**Goal of the exercise:**
List each line of the listing below that contains the string "Cards", matching case exactly.

**Task data:**
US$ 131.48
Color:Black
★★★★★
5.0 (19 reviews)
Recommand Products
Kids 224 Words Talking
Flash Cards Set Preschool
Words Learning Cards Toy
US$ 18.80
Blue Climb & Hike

**Expected answer:**
Flash Cards Set Preschool
Words Learning Cards Toy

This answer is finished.